## Stored data entries
***

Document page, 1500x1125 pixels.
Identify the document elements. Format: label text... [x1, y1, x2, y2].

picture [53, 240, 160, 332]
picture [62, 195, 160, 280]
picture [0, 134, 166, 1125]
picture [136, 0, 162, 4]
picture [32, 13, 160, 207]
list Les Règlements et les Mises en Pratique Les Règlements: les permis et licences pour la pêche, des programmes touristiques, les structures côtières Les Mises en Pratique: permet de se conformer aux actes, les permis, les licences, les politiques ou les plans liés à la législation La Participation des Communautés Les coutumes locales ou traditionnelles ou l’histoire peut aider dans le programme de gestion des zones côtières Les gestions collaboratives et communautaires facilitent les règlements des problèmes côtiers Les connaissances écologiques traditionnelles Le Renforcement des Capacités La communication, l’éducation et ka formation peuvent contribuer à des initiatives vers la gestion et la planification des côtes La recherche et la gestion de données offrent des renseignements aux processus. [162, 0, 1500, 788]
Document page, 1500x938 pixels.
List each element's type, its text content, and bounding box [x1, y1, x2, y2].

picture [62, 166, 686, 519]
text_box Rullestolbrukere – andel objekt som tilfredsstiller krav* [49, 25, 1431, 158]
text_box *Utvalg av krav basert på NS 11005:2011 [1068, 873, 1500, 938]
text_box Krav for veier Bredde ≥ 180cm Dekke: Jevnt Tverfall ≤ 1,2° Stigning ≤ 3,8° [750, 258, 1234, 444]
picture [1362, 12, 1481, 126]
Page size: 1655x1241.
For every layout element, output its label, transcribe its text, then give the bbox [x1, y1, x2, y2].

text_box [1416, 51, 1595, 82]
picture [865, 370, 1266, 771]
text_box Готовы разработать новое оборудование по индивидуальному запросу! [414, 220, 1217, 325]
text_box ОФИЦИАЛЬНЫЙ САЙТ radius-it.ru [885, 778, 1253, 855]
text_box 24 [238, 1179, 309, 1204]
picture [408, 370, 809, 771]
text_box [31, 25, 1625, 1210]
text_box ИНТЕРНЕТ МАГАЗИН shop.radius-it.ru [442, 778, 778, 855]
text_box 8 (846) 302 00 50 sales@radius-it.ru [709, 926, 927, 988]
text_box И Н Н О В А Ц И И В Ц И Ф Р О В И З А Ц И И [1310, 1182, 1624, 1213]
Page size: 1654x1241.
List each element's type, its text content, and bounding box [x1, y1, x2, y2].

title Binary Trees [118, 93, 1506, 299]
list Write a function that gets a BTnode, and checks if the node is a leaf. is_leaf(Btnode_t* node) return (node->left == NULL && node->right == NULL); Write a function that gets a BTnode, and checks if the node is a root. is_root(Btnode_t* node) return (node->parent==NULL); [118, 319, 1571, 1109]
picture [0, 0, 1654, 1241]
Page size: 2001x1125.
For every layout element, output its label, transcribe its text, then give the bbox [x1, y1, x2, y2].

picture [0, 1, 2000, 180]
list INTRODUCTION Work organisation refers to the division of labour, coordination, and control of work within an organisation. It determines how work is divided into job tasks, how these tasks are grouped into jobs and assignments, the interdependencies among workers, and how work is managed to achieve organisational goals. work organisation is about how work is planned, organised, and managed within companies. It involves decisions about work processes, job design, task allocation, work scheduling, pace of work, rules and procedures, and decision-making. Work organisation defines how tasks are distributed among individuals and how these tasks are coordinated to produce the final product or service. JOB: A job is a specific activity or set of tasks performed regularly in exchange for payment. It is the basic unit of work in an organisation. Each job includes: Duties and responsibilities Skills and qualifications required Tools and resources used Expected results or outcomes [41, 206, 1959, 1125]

***

Each entry above should be repeated exactly, with no line left out.

## Reply to the task
Document page, 1500x1125 pixels.
Identify the document elements. Format: label text... [x1, y1, x2, y2].

picture [53, 240, 160, 332]
picture [62, 195, 160, 280]
picture [0, 134, 166, 1125]
picture [136, 0, 162, 4]
picture [32, 13, 160, 207]
list Les Règlements et les Mises en Pratique Les Règlements: les permis et licences pour la pêche, des programmes touristiques, les structures côtières Les Mises en Pratique: permet de se conformer aux actes, les permis, les licences, les politiques ou les plans liés à la législation La Participation des Communautés Les coutumes locales ou traditionnelles ou l’histoire peut aider dans le programme de gestion des zones côtières Les gestions collaboratives et communautaires facilitent les règlements des problèmes côtiers Les connaissances écologiques traditionnelles Le Renforcement des Capacités La communication, l’éducation et ka formation peuvent contribuer à des initiatives vers la gestion et la planification des côtes La recherche et la gestion de données offrent des renseignements aux processus. [162, 0, 1500, 788]
Document page, 1500x938 pixels.
List each element's type, its text content, and bounding box [x1, y1, x2, y2].

picture [62, 166, 686, 519]
text_box Rullestolbrukere – andel objekt som tilfredsstiller krav* [49, 25, 1431, 158]
text_box *Utvalg av krav basert på NS 11005:2011 [1068, 873, 1500, 938]
text_box Krav for veier Bredde ≥ 180cm Dekke: Jevnt Tverfall ≤ 1,2° Stigning ≤ 3,8° [750, 258, 1234, 444]
picture [1362, 12, 1481, 126]
Page size: 1655x1241.
For every layout element, output its label, transcribe its text, then give the bbox [x1, y1, x2, y2].

text_box [1416, 51, 1595, 82]
picture [865, 370, 1266, 771]
text_box Готовы разработать новое оборудование по индивидуальному запросу! [414, 220, 1217, 325]
text_box ОФИЦИАЛЬНЫЙ САЙТ radius-it.ru [885, 778, 1253, 855]
text_box 24 [238, 1179, 309, 1204]
picture [408, 370, 809, 771]
text_box [31, 25, 1625, 1210]
text_box ИНТЕРНЕТ МАГАЗИН shop.radius-it.ru [442, 778, 778, 855]
text_box 8 (846) 302 00 50 sales@radius-it.ru [709, 926, 927, 988]
text_box И Н Н О В А Ц И И В Ц И Ф Р О В И З А Ц И И [1310, 1182, 1624, 1213]
Page size: 1654x1241.
List each element's type, its text content, and bounding box [x1, y1, x2, y2].

title Binary Trees [118, 93, 1506, 299]
list Write a function that gets a BTnode, and checks if the node is a leaf. is_leaf(Btnode_t* node) return (node->left == NULL && node->right == NULL); Write a function that gets a BTnode, and checks if the node is a root. is_root(Btnode_t* node) return (node->parent==NULL); [118, 319, 1571, 1109]
picture [0, 0, 1654, 1241]
Page size: 2001x1125.
For every layout element, output its label, transcribe its text, then give the bbox [x1, y1, x2, y2].

picture [0, 1, 2000, 180]
list INTRODUCTION Work organisation refers to the division of labour, coordination, and control of work within an organisation. It determines how work is divided into job tasks, how these tasks are grouped into jobs and assignments, the interdependencies among workers, and how work is managed to achieve organisational goals. work organisation is about how work is planned, organised, and managed within companies. It involves decisions about work processes, job design, task allocation, work scheduling, pace of work, rules and procedures, and decision-making. Work organisation defines how tasks are distributed among individuals and how these tasks are coordinated to produce the final product or service. JOB: A job is a specific activity or set of tasks performed regularly in exchange for payment. It is the basic unit of work in an organisation. Each job includes: Duties and responsibilities Skills and qualifications required Tools and resources used Expected results or outcomes [41, 206, 1959, 1125]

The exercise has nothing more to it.